CHALLENGE: Return every line of the entries below without any change, from the first entry through the last.

EXTRACTED INFORMATION:
## start

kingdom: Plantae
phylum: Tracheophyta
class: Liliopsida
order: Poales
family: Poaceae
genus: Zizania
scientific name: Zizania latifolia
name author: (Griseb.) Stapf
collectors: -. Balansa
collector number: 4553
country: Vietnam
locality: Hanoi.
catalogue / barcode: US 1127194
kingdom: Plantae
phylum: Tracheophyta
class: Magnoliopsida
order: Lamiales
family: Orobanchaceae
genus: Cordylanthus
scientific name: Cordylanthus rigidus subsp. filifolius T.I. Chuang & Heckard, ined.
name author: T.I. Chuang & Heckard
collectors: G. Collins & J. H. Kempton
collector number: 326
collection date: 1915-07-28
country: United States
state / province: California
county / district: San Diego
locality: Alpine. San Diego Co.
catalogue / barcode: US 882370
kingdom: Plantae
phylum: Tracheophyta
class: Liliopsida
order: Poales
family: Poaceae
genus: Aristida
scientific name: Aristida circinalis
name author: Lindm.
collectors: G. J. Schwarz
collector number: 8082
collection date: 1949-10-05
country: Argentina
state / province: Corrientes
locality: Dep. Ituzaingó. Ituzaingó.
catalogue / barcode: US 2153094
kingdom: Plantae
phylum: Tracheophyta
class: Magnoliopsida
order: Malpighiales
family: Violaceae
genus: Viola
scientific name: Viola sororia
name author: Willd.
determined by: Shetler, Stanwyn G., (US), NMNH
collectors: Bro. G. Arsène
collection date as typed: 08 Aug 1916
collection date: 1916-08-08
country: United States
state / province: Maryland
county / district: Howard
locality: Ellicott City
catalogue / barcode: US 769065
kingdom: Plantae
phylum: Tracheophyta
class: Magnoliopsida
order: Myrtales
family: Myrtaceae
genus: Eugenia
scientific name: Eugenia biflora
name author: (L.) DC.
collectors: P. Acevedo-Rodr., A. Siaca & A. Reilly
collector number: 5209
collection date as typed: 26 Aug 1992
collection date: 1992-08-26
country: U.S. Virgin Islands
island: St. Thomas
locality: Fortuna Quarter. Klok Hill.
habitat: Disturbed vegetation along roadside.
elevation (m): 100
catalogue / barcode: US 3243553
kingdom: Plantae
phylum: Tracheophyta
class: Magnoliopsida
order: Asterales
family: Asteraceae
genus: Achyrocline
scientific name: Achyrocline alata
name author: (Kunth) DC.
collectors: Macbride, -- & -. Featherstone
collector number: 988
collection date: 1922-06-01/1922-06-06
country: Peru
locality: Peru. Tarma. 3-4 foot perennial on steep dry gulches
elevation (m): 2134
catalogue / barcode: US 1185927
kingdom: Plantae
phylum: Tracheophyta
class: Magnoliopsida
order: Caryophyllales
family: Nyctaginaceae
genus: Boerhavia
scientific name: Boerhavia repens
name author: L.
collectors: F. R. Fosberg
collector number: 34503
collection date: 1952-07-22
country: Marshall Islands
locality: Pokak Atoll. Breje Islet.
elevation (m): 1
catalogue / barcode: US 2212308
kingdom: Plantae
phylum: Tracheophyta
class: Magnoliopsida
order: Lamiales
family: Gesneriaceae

## end

ANSWER TO THE PROBLEM:
kingdom: Plantae
phylum: Tracheophyta
class: Liliopsida
order: Poales
family: Poaceae
genus: Zizania
scientific name: Zizania latifolia
name author: (Griseb.) Stapf
collectors: -. Balansa
collector number: 4553
country: Vietnam
locality: Hanoi.
catalogue / barcode: US 1127194
kingdom: Plantae
phylum: Tracheophyta
class: Magnoliopsida
order: Lamiales
family: Orobanchaceae
genus: Cordylanthus
scientific name: Cordylanthus rigidus subsp. filifolius T.I. Chuang & Heckard, ined.
name author: T.I. Chuang & Heckard
collectors: G. Collins & J. H. Kempton
collector number: 326
collection date: 1915-07-28
country: United States
state / province: California
county / district: San Diego
locality: Alpine. San Diego Co.
catalogue / barcode: US 882370
kingdom: Plantae
phylum: Tracheophyta
class: Liliopsida
order: Poales
family: Poaceae
genus: Aristida
scientific name: Aristida circinalis
name author: Lindm.
collectors: G. J. Schwarz
collector number: 8082
collection date: 1949-10-05
country: Argentina
state / province: Corrientes
locality: Dep. Ituzaingó. Ituzaingó.
catalogue / barcode: US 2153094
kingdom: Plantae
phylum: Tracheophyta
class: Magnoliopsida
order: Malpighiales
family: Violaceae
genus: Viola
scientific name: Viola sororia
name author: Willd.
determined by: Shetler, Stanwyn G., (US), NMNH
collectors: Bro. G. Arsène
collection date as typed: 08 Aug 1916
collection date: 1916-08-08
country: United States
state / province: Maryland
county / district: Howard
locality: Ellicott City
catalogue / barcode: US 769065
kingdom: Plantae
phylum: Tracheophyta
class: Magnoliopsida
order: Myrtales
family: Myrtaceae
genus: Eugenia
scientific name: Eugenia biflora
name author: (L.) DC.
collectors: P. Acevedo-Rodr., A. Siaca & A. Reilly
collector number: 5209
collection date as typed: 26 Aug 1992
collection date: 1992-08-26
country: U.S. Virgin Islands
island: St. Thomas
locality: Fortuna Quarter. Klok Hill.
habitat: Disturbed vegetation along roadside.
elevation (m): 100
catalogue / barcode: US 3243553
kingdom: Plantae
phylum: Tracheophyta
class: Magnoliopsida
order: Asterales
family: Asteraceae
genus: Achyrocline
scientific name: Achyrocline alata
name author: (Kunth) DC.
collectors: Macbride, -- & -. Featherstone
collector number: 988
collection date: 1922-06-01/1922-06-06
country: Peru
locality: Peru. Tarma. 3-4 foot perennial on steep dry gulches
elevation (m): 2134
catalogue / barcode: US 1185927
kingdom: Plantae
phylum: Tracheophyta
class: Magnoliopsida
order: Caryophyllales
family: Nyctaginaceae
genus: Boerhavia
scientific name: Boerhavia repens
name author: L.
collectors: F. R. Fosberg
collector number: 34503
collection date: 1952-07-22
country: Marshall Islands
locality: Pokak Atoll. Breje Islet.
elevation (m): 1
catalogue / barcode: US 2212308
kingdom: Plantae
phylum: Tracheophyta
class: Magnoliopsida
order: Lamiales
family: Gesneriaceae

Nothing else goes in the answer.